After all of this, I would love the be able to tell you that I slept everything off for about a month. But that would be a lie. I got cast as Sandy in Grease and Helena in A Midsummer Night’s Dream. These shows could not have come at a more perfect time. The stress of rejection had vanished. I learned that it didn’t matter if someone in the audience hated my performance, or if I paled in comparison to the girl next to me; all that’s important is that I know I did the best I could. I came across a quote that said, “Nothing to prove, everything to share”. I realized I needed to stop thinking about being “good enough”–I just needed to give everything I had. I don’t mind the necessary evil of auditions anymore– they’re much more bearable when you think about creating art for other people to watch, not people sitting in front of you and judging you.
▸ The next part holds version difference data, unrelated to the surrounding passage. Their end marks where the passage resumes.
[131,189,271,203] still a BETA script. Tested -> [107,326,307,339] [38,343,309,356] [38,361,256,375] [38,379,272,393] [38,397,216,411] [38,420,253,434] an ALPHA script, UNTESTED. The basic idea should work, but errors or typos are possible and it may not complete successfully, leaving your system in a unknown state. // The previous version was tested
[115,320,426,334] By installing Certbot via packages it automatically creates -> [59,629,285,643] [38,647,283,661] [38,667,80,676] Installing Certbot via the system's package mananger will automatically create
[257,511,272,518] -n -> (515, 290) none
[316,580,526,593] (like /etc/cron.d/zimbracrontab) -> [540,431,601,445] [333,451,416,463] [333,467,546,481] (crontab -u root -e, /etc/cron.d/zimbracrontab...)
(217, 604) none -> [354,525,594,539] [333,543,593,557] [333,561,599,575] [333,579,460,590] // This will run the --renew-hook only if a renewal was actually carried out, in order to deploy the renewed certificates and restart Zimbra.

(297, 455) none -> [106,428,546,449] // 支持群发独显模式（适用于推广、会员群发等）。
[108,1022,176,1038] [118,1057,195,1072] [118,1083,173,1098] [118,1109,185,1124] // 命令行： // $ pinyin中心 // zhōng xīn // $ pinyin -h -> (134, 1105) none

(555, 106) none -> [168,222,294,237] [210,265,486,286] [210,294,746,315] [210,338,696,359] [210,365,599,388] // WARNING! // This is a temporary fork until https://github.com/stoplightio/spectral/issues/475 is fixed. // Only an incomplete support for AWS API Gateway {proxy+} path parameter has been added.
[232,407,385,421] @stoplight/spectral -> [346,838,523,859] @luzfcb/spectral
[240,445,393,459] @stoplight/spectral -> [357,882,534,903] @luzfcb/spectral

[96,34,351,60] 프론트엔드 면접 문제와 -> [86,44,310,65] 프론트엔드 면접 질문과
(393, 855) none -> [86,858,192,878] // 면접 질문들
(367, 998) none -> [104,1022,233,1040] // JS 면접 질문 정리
My mindset was, and still is, completely different now.
I visited Stephens with my mom a few months after my last audition. I had a meeting with Rob (a member of the acting faculty) and everything he said made sense to me. I went to the Day of Dance and Darren (a visiting guest dance artist) absolutely killed me, but in a good, motivational way. A little over a year later and dozens of pages of paperwork later, I’m writing this essay in my bed in Pillsbury Hall. I’m here. I have coursework that stimulates me, friends that I love, and faculty that I know genuinely cares about me and my education. Somehow, I figured it out–I couldn’t be more grateful.